Rather than seeking to regulate that which is now arguably not regulated, HR 531 seeks to enlist the entire House in doing what a large number of legislators already have done on their own, which is to urge the PUC to deny Laurel Pipeline’s (an intrastate petroleum pipeline) request to reverse the flow on its line west of Eldorado, which, according to the resolution, would have the effect of closing, from the Eastern PA refineries, the Pittsburgh market for gasoline, diesel fuel and heating oil thus making Pittsburgh a captive market of Midwest refineries.  It appears, based upon the name of the project, “Broadway”, and certain media accounts, that Buckeye (Laurel Pipeline’s parent that also operates interstate pipelines) aspires to eventually reverse the flow of the Laurel line over its entire length so that it can allow Midwest refiners to reach New York Harbor. As part of the Application, Buckeye would remove much of the pipeline from PUC jurisdiction and convert it to oversight by the Federal Energy Regulatory Commission (“FERC”), which in the case of petroleum pipelines, is much less extensive than PUC regulation.

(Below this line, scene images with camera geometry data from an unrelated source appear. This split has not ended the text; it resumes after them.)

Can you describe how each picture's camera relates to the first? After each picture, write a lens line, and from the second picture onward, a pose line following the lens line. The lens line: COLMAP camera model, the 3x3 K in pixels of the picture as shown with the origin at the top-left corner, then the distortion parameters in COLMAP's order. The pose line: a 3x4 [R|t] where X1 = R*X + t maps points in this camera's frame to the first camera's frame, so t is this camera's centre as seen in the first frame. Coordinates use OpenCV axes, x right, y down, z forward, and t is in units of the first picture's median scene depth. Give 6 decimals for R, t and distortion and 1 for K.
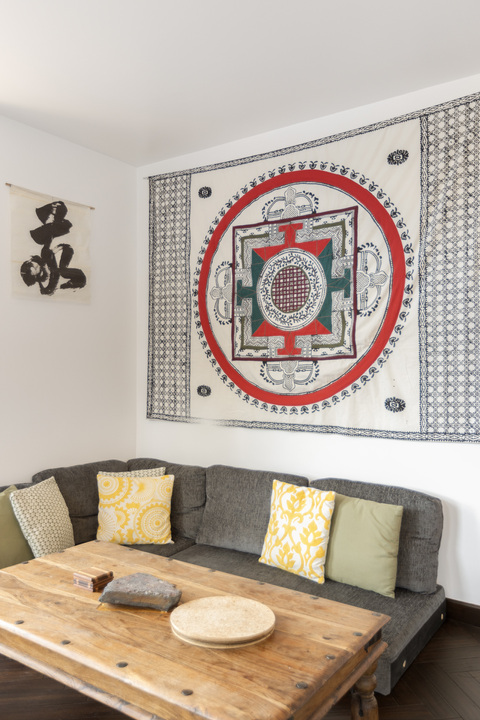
lens RADIAL K [[581.8, 0, 232.5], [0, 581.8, 365.0], [0, 0, 1]] dist [0.007983, -0.003756]
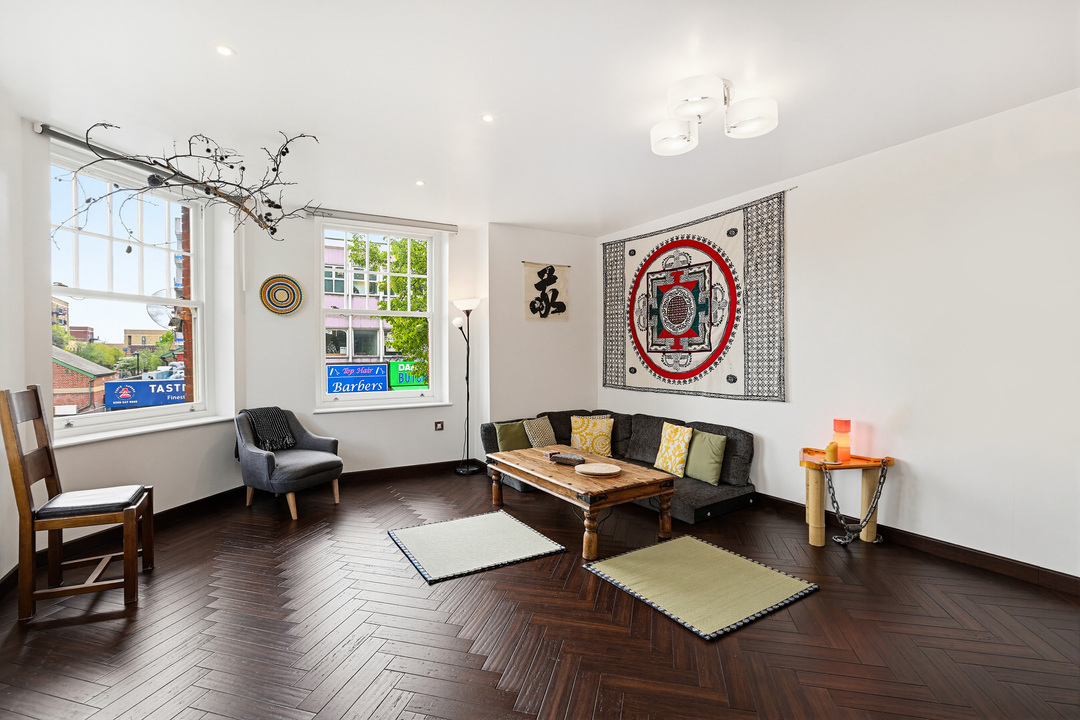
lens RADIAL K [[498.5, 0, 547.0], [0, 498.5, 353.4], [0, 0, 1]] dist [-0.049057, 0.000114]
pose [[0.929651, -0.006266, -0.368389, 0.282142], [0.009709, 0.999925, 0.007493, -0.019895], [0.368314, -0.010543, 0.929642, -0.483168]]
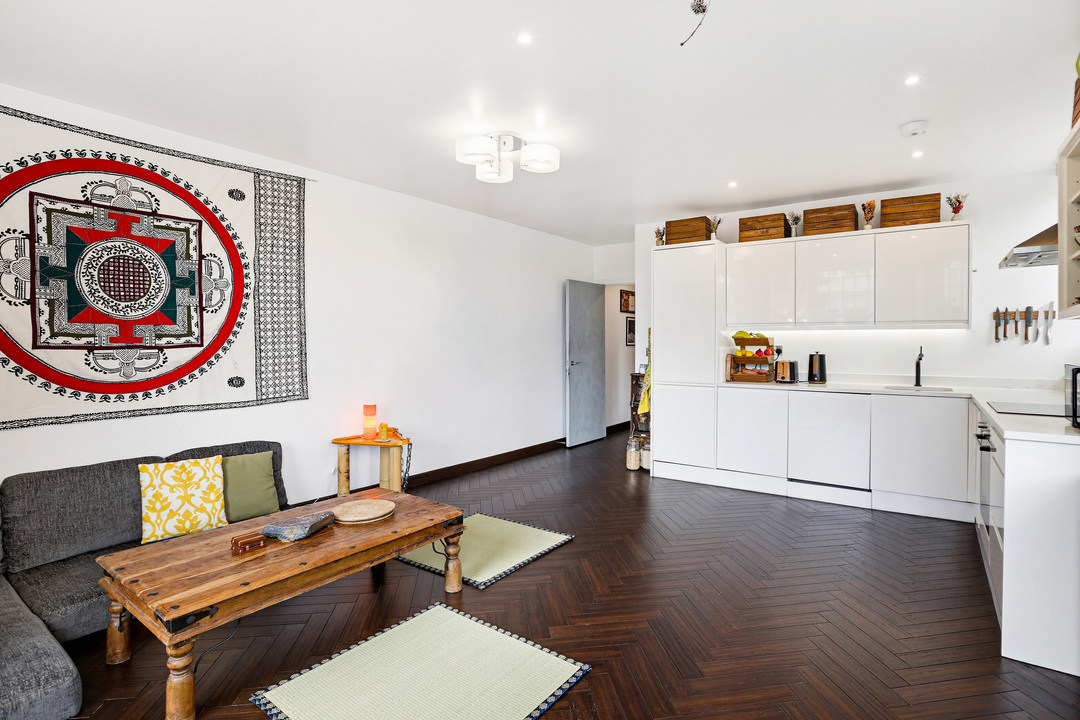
lens RADIAL K [[531.0, 0, 543.6], [0, 531.0, 346.0], [0, 0, 1]] dist [-0.000498, 0.000004]
pose [[0.017870, -0.007393, 0.999813, -0.828872], [-0.004808, 0.999960, 0.007480, -0.023217], [-0.999829, -0.004941, 0.017834, 0.255437]]
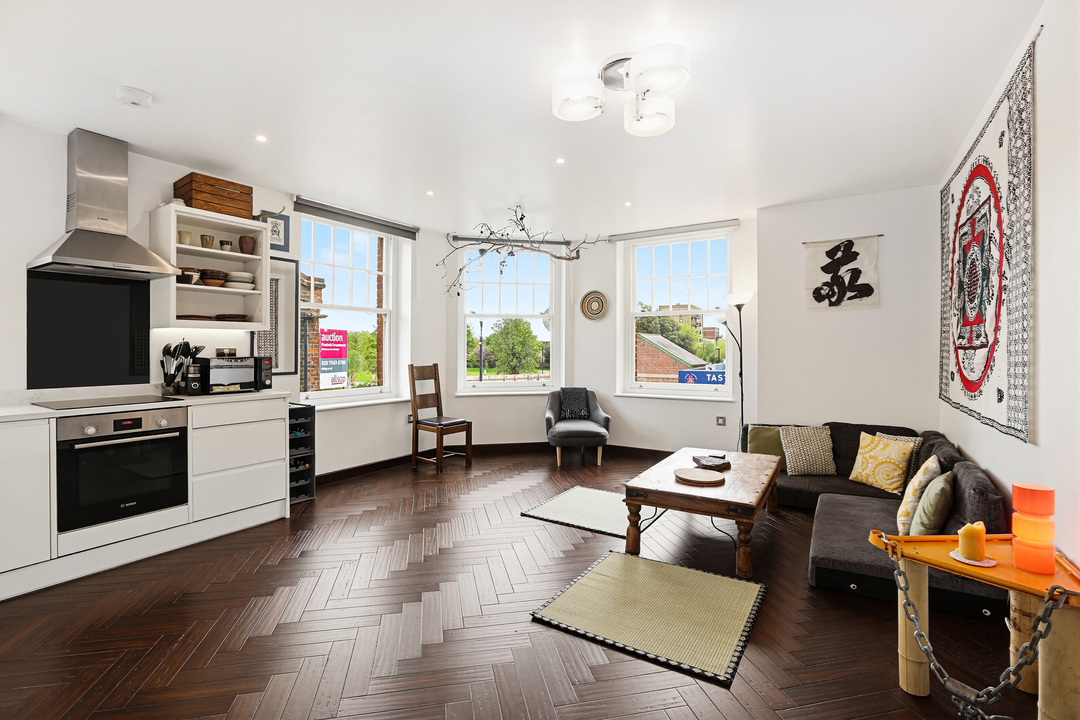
lens RADIAL K [[498.5, 0, 547.0], [0, 498.5, 353.4], [0, 0, 1]] dist [-0.049057, 0.000114]
pose [[0.074322, 0.004355, -0.997225, 0.918582], [0.006893, 0.999964, 0.004881, -0.010241], [0.997211, -0.007236, 0.074289, 0.170798]]
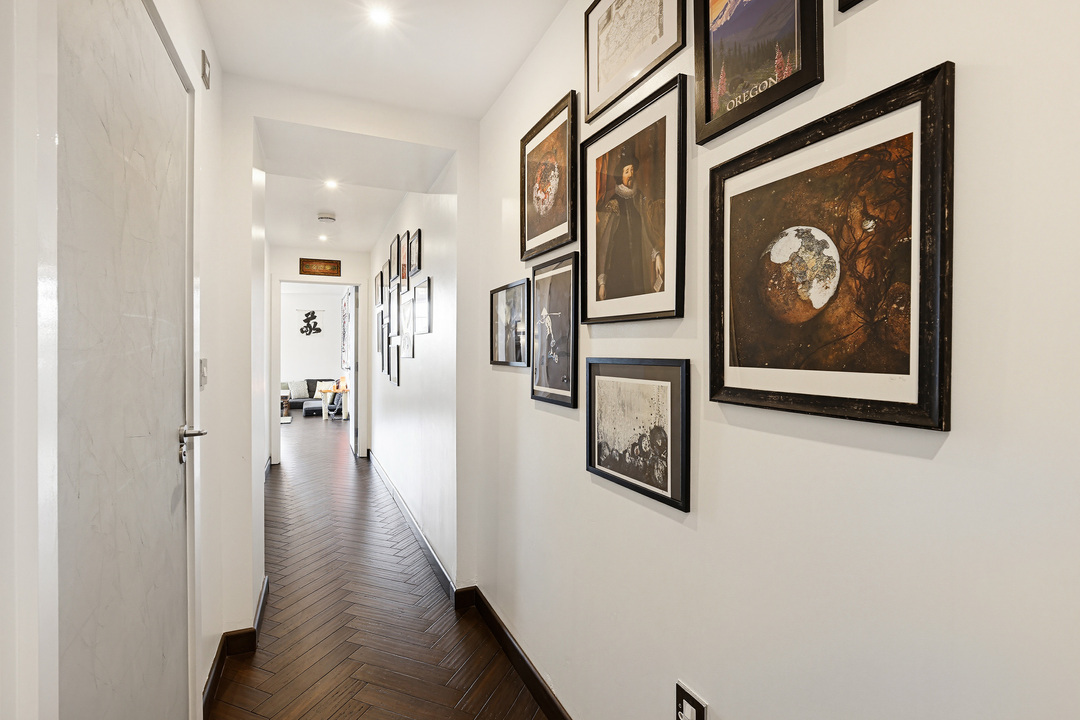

The Application currently is in litigation before an Administrative Law Judge and will eventually end up before the Commissioners, perhaps as soon as early next summer.  The battle lines have been drawn, with Laurel on the side of closing the Western PA market to Pennsylvania refineries, in favor its allies, the Midwest refineries.  On the other side, the largest sellers of gasoline and diesel in Western PA, Sheetz and Giant Eagle, have sided with the Pennsylvania refineries because the local supply from Eastern PA, which now competes with the Midwestern supply in the Pittsburgh market, is generally lower priced than Midwestern supply for most of the year, which benefits customers.  The reversal will eliminate the current competition and make Western PA captive to those Midwest refineries.  The long and short of it is, according to the Resolution, Laurel is attempting to leverage the regulatory process to pick market winners and losers, while Rep. Barrar of Delaware County is seeking to throw down the gauntlet for the PUC by bringing the matter to the attention of the entire House.